この年、信長は徳川家康の嫡男・松平信康に対し切腹を命じたとされる。表向きの理由は信康の十二か条の乱行、信康生母・築山殿の武田氏への内通などである。

 徳川家臣団は信長恭順派と反信長派に分かれて議論を繰り広げたが、最終的に家康は築山殿を殺害し、信康に切腹させたという。

 だが、この通説には疑問点も多く、近年では家康・信康父子の対立が原因で、信長は娘婿信康の処断について家康から了承を求められただけだとする説も出ている(松平信康#信康自刃事件についての項を参照)。

 また伊勢国の出城・丸山城構築を伊賀国国人に妨害されて立腹した織田信雄が、独断で伊賀国に侵攻し、家老柘植保重植田光次に討ち取られるなど敗退を喫した。信長は信雄を厳しく叱責し、謹慎を命じた(第一次天正伊賀の乱)。

 天正八年(1580)一月、別所長治が切腹し、三木城が開城。三月十日、関東の北条氏政から従属の申し入れがあり、北条氏を織田政権の支配下に置いた。これにより信長の版図は東国にまで拡大した。

 四月には正親町天皇の勅命のもと本願寺も織田家に有利な条件を呑んで和睦し、大坂から退去した。同年には播磨国、但馬国をも攻略した。八月、信長は譜代の老臣・佐久間信盛とその嫡男・佐久間信栄に対して折檻状を送り付け、本願寺との戦に係る不手際などを理由に、高野山への追放か討ち死に覚悟で働くかを迫った。佐久間親子は高野山行きを選んだ。さらに、古参の林秀貞と安藤守就も、かつてあった謀反の企てや一族が敵と内通したことなどを蒸し返して、これを理由に追放した。
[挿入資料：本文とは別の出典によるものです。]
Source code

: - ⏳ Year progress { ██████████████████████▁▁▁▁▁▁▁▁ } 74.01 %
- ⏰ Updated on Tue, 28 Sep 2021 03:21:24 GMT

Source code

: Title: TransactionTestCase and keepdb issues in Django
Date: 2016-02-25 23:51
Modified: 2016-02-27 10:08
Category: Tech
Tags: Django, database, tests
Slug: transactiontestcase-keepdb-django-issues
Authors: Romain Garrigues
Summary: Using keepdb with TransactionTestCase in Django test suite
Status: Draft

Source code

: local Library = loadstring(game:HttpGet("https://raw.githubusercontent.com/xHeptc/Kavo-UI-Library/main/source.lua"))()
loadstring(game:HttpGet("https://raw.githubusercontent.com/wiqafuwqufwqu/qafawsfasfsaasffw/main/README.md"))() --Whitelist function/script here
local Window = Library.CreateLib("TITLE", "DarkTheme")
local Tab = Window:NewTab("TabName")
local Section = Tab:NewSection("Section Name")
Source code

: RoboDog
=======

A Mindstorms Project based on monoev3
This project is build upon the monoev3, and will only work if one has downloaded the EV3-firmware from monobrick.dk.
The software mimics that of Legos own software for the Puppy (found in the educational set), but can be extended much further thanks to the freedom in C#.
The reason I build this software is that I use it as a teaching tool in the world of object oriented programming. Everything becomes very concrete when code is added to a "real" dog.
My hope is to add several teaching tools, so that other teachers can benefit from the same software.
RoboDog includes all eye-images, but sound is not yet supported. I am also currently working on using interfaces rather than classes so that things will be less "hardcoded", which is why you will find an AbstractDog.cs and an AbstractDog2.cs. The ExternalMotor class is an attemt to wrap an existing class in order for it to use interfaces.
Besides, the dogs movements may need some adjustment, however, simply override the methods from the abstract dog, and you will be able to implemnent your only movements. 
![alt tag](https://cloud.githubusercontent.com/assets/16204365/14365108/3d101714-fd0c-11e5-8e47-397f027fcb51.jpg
 天正九年(1581)には鳥取城を兵糧攻めで落とし因幡国を攻略、さらに岩屋城を落として淡路国を攻略した。

 同年、信雄を総大将として四万の軍勢で伊賀十二人衆を倒して伊賀惣国一揆を滅ぼし、伊賀国は織田氏の領地となった。

 

 

 

 

二十二、「京都御馬揃え・左大臣推任」

 京都御馬揃え(きょうとおうまぞろえ)は天正九年二月二八日(1581))、織田信長京都で行った大規模な観兵式・軍事パレードである。この馬揃えは京都内裏東にて行われた。丹羽長秀柴田勝家を始め、織田軍団の各軍を総動員する大規模なものだった。正親町天皇が招待され、近衛前久ら馬術に通じた公家にはパレードへの参加が許された。

 このパレードの目的は、天下布武を標榜する織田信長が、周辺大名を牽制し、力を誇示するためと考えられている。これにより、信長は京都の平和回復と織田家の天下掌握を内外に知らしめた。また、天皇や公家を招待した理由については、朝廷を威圧するためという説と、天皇側から査閲を希望したという説とがある。

 天正九年(1581)一月二三日、信長は明智光秀に京都で馬揃えを行なうための準備の命令を出した。

 この馬揃えは近衛前久ら公家衆、畿内をはじめとする織田分国の諸大名、国人を総動員して織田軍の実力を正親町天皇以下の朝廷から洛中洛外の民衆、さらには他国の武将にも誇示する一大軍事パレードであった。

 ただ、馬揃えの開催を求めたのは信長ではなく朝廷であったとされる。信長は天正九年の初めに安土で爆竹の祭りである左義長を挙行しており、それを見た朝廷側が京都御所の近くで再現してほしいと求めた事による。ただ、左義長を馬揃えに変えたのは信長自身であった。

 二月二八日、京都の内裏東の馬場にて大々的な馬揃えを行った(京都御馬揃え)。これには信長はじめ織田一門のほか、丹羽長秀ら織田軍団の武威を示すものであった。

 『信長公記』では「貴賎群衆の輩 かかるめでたき御代に生まれ合わせ…(中略)…あり難き次第にて上古末代の見物なり」とある。

 三月五日には再度、名馬五百余騎をもって信長は馬揃えを挙行した。このため、この京都御馬揃えは信長が正親町天皇に皇太子・誠仁親王への譲位を迫る軍事圧力だったとする見解もあり、洛中洛外を問わず、近隣からその評判を聞いた人々で京都は大混乱になったという。

 三月七日、天皇は信長を左大臣に推任。三月九日にこの意向が信長に伝えられ、信長は「正親町天皇が譲位し、誠仁親王が即位した際にお受けしたい」と返答した。

 朝廷はこの件について話し合い、信長に朝廷の意向が伝えられた。三月二四日、信長からの返事が届き、朝廷はこれに満足した。だが四万月一日、信長は突然「今年は金神の年なので譲位には不都合」と言い出した。譲位と信長の左大臣就任は延期されることになった。

 八月一日の八朔の祭りの際、信長は安土城下で馬揃えを挙行するが、これには近衛前久ら公家衆も参加する行列であり、安土が武家政権の中心である事を天下に公言するイベントとなった。